Chomsky’s view on our intuitive access to the’ facts of language’ has been widely espoused by semanticists, and it must be conceded that the liberation from guilt and worry about data has been ac­companied by noteworthy advances, both through insight into semantic structure and through the explicit formulation of seman­tic theory. To a surprising extent, argument in semantics does in­deed seem to go forward on a generally agreed basis of common data: investigators frequently agree as to which sentences are synonymous, which sentences are ambiguous, which sentences are ill-formed or absurd, and so on. Intuitions are consistent enough, then, to form the basis of satisfactory argumentation. Differences of intuition amongst speakers of a language are often treated as relatively unimportant: they may indicate a certain difference of ‘dialect’ between one speaker and another, but are not likely to affect crucially the argument for or against a particular theory or descriptive account.” (Leech 1974 p. 81)

Meaning as use

Hymes and Watts explain Meaning as use refers to speaker meaning and particularly the intention of the speaker or the desired communicative effect of the utterance. This approach to the notion of meaning is validated on the basis of the conviction that language is purposive: when we speak, we intend to achieve particular ends. Language use therefore implies making the appropriate choices of linguistic forms for the appropriate communicative setting and cultural context.

This definition hinges on a tenet that sees language as a symbolic tool of social interaction and human communication. The tenet emphasizes the system of rules and principles that define how language functions in everyday life, whereby meaning is considered a pragmatic phenomenon with a diversity of uses which are governed by tacit rules. Application of the latter depends on the communicative setting, social relationships and cultural context.
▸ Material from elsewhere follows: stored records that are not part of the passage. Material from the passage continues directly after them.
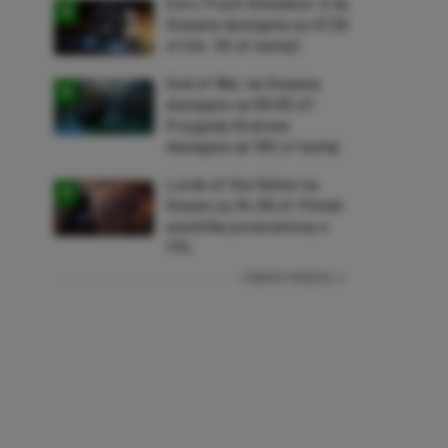
Euro Truck Simulator 2 na
Steama dostępne za 47,26
zł (ok. 30 zł taniej)
God of War na Steama
dostępne za 69,63 zł!
Przygody Kratosa
dostępne aż 150 zł taniej
Lords of the Fallen na
Steam za 34,36 zł! Polski
soulslike przeceniony o
71%
ZOBACZ WIĘCEJ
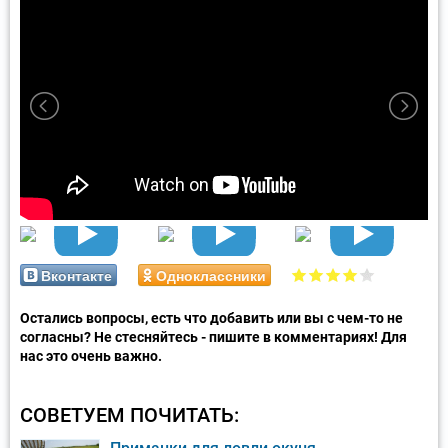
Вконтакте
Одноклассники
Остались вопросы, есть что добавить или вы с чем-то не
согласны? Не стесняйтесь - пишите в комментариях! Для
нас это очень важно.
СОВЕТУЕМ ПОЧИТАТЬ:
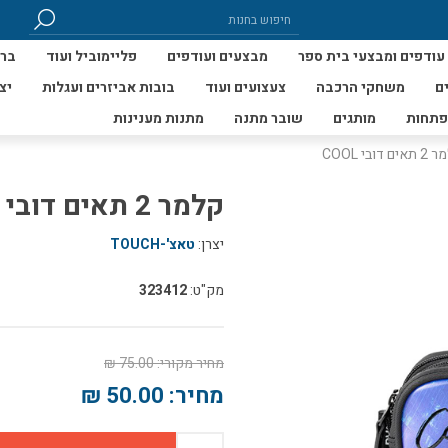
עודפים ומבצעי בית ספר
מבצעים ועודפים
פליימוביל ועוד
ברי
ם
משחקי הרכבה
צעצועים ועוד
בובות אביזרים ועגלות
יצ
פתחות
מותגים
שובר מתנה
מתנות מענינות
ים דובי COOL
קלמר 2 תאים דובי COOL
יצרן:
טאצ'-TOUCH
מק"ט:
323412
מחיר מקורי:
75.00 ₪
מחיר:
50.00 ₪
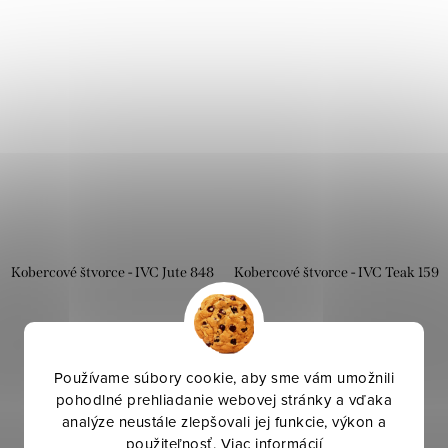
Kobercové štvorce - IVC Jute 848
Kobercové štvorce - IVC Teak 159
48,95 €
48,95 €
/ m2
/ m2
Používame súbory cookie, aby sme vám umožnili
DO KOŠÍKA
DO KOŠÍKA
pohodlné prehliadanie webovej stránky a vďaka
analýze neustále zlepšovali jej funkcie, výkon a
použiteľnosť.
Viac informácií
Conclusively, the utterance creates a relationship between the speaker, the listener and the message. The speaker is not merely encoding a meaning and a message linguistically, but is also affecting an action with the use of language. Thus the criteria definitive of a speech act embodies two utterance properties: a meaning in the form of a mental representation to be encoded by the speaker and a communicative function to be decoded by the listener.

By virtue of the utterance properties, natural language is a social as well as a psychological phenomenon. The psychological correlate to natural language is communicative competence: the knowledge that enables people to communicate effectively by verbal means (Chomsky 1975, Hymes 1989, Watts 1989). Communicative competence includes not only grammatical skills but also sociolinguistic skills. The latter pertains to the principles of social relationships and interaction as dictated by cultural norms and values. Communicative competence thus intertwines pragmatic and grammatical competence.
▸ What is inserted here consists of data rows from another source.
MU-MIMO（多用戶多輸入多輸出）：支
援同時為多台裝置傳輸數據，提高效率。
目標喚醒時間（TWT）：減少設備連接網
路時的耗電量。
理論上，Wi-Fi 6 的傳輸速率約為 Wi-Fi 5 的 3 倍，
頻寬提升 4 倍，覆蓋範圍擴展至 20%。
Grammatical competence refers to the knowledge which enables a speaker to form and interpret the linguistic expression. Pragmatic competence describes the knowledge which enables the speaker to use these expressions in ways appropriate for arriving at the desired effect. To be communicatively competent a speaker therefore needs knowledge of the language system and the skills to use the system in different social situations and communicative settings.


The conceptual meaning is the meaning which is found in the dictionary. It is that thing which is called the concept and all other thing associated with is sub-categorize of the same concept. The word tree is considered the concept and the type of the tree are considered the sub-categorize like palm tree, banana tree and etc…

The associated meaning are the sub-categorize of the concept. The different of each other is based on the different of the culture, place and religious. The sub-categorize of the tree are the associated meaning sometimes tree may tag with other type of meaning which go under the associated meaning.

The two schools Behaviorist and the mentalist studied the meaning. The behaviorist studies the origins of the meaning and explained that it could be understood by borrowing from other science to understand meaning. The mentalist dealt with meaning as a strange phoneme and accounted for everything related to meaning.